Exercise requirements:
Can you print every line below word for word, from the very first one down through the line containing "ರೂಪದಲ್ಲಿದ್ದಾಳೆ", and nothing past it?

[Saved data]
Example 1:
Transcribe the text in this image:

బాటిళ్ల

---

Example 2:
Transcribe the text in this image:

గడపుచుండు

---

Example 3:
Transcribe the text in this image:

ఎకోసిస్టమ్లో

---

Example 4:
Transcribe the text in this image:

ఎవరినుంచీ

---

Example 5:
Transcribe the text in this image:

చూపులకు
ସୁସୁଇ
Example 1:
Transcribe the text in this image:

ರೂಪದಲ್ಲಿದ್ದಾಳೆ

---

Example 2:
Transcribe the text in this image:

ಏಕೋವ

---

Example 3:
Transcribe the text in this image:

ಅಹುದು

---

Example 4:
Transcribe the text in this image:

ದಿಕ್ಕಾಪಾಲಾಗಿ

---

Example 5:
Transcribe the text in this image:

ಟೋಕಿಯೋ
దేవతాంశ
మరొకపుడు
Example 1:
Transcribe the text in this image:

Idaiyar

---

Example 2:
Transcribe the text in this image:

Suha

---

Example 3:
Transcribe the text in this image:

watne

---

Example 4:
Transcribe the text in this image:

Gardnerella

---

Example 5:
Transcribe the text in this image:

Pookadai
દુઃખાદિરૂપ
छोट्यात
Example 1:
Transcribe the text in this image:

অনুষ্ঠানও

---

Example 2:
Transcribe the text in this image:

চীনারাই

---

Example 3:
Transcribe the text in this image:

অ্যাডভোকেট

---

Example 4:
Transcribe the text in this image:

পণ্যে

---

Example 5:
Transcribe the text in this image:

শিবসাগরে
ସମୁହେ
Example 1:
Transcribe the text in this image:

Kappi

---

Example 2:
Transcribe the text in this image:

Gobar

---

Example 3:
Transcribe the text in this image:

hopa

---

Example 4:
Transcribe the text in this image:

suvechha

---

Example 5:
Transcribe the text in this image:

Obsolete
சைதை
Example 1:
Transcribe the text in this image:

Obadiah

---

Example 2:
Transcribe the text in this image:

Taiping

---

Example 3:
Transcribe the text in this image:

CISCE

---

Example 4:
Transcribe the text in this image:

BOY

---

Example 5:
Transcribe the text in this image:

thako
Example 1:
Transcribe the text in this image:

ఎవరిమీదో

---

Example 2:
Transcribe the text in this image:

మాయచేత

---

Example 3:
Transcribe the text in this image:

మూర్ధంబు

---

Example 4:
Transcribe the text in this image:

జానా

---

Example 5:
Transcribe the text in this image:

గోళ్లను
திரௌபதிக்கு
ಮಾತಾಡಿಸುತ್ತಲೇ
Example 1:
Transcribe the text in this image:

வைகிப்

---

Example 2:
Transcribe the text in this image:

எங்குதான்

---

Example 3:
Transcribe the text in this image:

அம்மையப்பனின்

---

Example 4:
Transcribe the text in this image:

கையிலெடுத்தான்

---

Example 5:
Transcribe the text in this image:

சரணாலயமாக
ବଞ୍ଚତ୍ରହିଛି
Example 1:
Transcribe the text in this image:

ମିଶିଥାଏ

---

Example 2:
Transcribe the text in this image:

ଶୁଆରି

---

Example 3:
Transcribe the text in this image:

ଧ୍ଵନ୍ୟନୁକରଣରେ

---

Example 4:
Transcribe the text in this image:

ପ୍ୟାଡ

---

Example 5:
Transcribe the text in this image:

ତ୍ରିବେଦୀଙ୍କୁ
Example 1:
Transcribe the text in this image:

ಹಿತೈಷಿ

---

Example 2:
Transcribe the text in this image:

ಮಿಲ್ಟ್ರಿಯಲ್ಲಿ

The solution:
Example 1:
Transcribe the text in this image:

బాటిళ్ల

---

Example 2:
Transcribe the text in this image:

గడపుచుండు

---

Example 3:
Transcribe the text in this image:

ఎకోసిస్టమ్లో

---

Example 4:
Transcribe the text in this image:

ఎవరినుంచీ

---

Example 5:
Transcribe the text in this image:

చూపులకు
ସୁସୁଇ
Example 1:
Transcribe the text in this image:

ರೂಪದಲ್ಲಿದ್ದಾಳೆ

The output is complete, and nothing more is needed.